Sunday, 19 October 2008

Number 11 - Saxomophone, alcomahol and hey-diddly-ey via Tmesis!!

God bless our English language! Its so complex and inference can hang on the position of a simple comma. So, even as a fluent English speaker (will I ever be fluent??) I'm still learning brand new things about my mother tongue. I took French at A-Level and was shocked at how hard it was...you needed a degree in English first to understand the majority of it. If you a a tad shaky on what a past participle or what the third person present indicitive is or even what a conditional or imperitive verb is. So at last an easy thing to understand! The infix. The infix is a distant relative of the prefix and the suffix (even I know what they are!!) except the infix goes inside the word, not before or after it. The infix is rare in English and often get mixed up with the tmesis!

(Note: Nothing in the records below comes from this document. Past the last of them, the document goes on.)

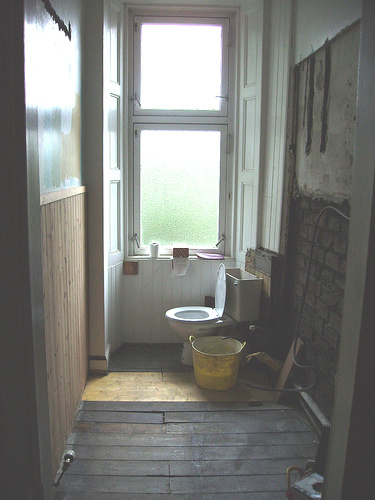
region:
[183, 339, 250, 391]
yellow bucket on floor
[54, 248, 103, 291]
wood on the wall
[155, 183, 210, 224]
window in the bathroom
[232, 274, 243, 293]
flusher on the toilet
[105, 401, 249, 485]
wood planks on floor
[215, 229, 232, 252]
knob on the window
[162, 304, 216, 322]
seat of the toilet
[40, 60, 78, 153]
top part of wall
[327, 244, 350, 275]
brick area on wall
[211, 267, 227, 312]
lid on the toilet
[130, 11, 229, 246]
Two bathroom windows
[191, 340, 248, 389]
A dirty yellow bucket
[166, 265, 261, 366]
A dirty white toilet stool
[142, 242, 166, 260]
A roll of toilet paper on the window sill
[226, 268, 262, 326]
A toilet tank without a lid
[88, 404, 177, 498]
An old wooden bathroom floor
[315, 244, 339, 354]
An old brick wall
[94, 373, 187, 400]
A replaced part of the wooden floor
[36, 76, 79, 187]
A bathroom wall with paint samples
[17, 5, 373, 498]
A bathroom being remodeled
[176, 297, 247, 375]
White toilet in bathroom.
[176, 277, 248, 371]
Toilet lid is up and open.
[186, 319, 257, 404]
yellow bucket next to toilet.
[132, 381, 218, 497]
Floor is made from wood planks.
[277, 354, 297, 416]
Piece of wood leaning against wall.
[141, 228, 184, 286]
Toilet paper roll on ledge.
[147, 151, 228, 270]
Large window in bathroom.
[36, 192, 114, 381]
Wall is wood on bottom half.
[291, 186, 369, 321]
Bricks halfway up the wall.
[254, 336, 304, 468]
Cord hanging down near wall.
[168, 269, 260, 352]
One toilet is seen.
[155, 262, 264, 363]
Toilet is white color.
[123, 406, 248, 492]
Floor is brown color.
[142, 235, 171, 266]
tissue roll is in window.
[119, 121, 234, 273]
One window in toilet.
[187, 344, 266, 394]
Bucket is yellow color.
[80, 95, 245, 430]
Sunlight is passing through window.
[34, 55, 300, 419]
Day time picture.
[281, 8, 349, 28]
Walls are white color.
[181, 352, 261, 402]
Bucket is in floor.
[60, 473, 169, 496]
a wooden timber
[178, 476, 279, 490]
a wooden timber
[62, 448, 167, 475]
a wooden timber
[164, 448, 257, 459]
a wooden timber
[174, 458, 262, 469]
a wooden timber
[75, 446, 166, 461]
a wooden timber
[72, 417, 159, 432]
a wooden timber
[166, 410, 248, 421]
a wooden timber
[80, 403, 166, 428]
a wooden timber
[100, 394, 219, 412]
a wooden timber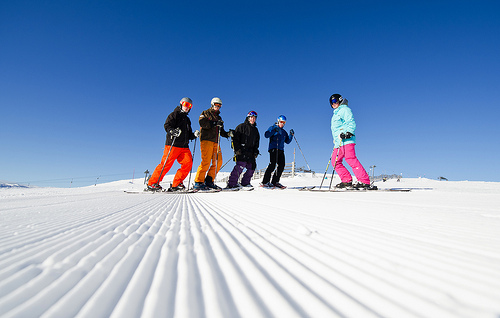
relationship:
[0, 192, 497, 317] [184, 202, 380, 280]
tracks in snow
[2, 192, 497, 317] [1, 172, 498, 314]
tracks in snow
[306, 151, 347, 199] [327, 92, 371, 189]
ski pole held by people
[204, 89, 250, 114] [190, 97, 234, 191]
white helmet on skier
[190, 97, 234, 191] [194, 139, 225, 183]
skier wearing pants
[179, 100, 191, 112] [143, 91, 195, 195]
goggles on skier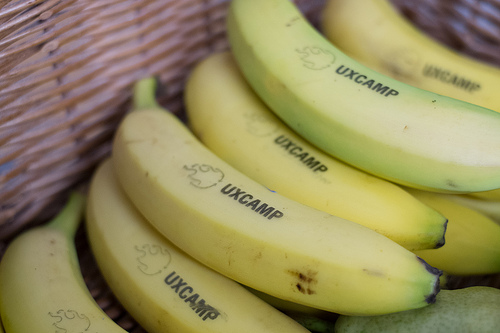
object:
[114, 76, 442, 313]
banana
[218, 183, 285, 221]
lettering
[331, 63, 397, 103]
uxcamp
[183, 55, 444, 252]
bananas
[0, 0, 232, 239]
basket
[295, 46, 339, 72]
design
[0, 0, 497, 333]
scene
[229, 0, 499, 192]
banana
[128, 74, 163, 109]
stem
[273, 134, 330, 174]
stamps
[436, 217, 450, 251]
bottom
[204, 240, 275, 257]
skin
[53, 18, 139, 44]
grooves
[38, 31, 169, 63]
lines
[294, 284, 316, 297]
spots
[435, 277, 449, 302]
tip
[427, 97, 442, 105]
spot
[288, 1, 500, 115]
edge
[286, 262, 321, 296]
bruising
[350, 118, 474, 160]
peel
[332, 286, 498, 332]
stone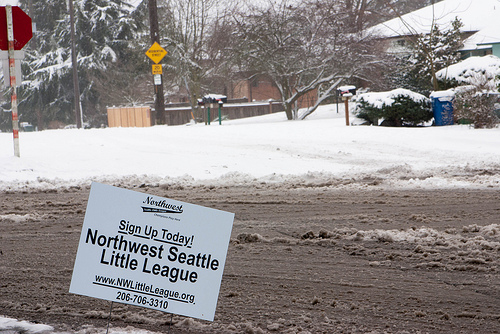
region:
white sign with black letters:
[65, 178, 237, 324]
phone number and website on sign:
[90, 271, 198, 309]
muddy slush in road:
[1, 166, 498, 331]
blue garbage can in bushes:
[426, 90, 455, 125]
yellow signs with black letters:
[143, 38, 167, 75]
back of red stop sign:
[1, 2, 36, 162]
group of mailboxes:
[193, 90, 229, 126]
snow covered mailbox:
[333, 81, 358, 126]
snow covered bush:
[352, 80, 432, 127]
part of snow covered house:
[346, 0, 499, 62]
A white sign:
[66, 176, 237, 322]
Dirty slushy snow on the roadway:
[0, 186, 496, 331]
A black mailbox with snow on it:
[336, 82, 356, 125]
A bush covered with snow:
[353, 88, 431, 128]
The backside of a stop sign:
[1, 4, 35, 159]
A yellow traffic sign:
[144, 39, 167, 76]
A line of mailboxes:
[194, 90, 226, 125]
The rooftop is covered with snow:
[348, 0, 498, 49]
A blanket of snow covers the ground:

Tmesis is the process of slipping a word into another. Your friend and mine Ned Flanders uses Tmesis all the time "Wel-diddly-elcome". Although this is groovy - I prefer expletive infixation "ABSO-BLOODY-Lutely" or "Fan-SMEGGING-tastic"! The expletive infixation is most useful when trying to make a word sound more HEAVY METAL simply take any word: "Primrose" for example. Split it at the syllable insert a naughty word (you know the one I mean, its got seven letters and starts with F and ends with "ing") and hey presto "Prim-f*****g-Rose" - How heavy metal is that!! Go on try it yourself - the expletive infixation and tmesis - make your English more interesting!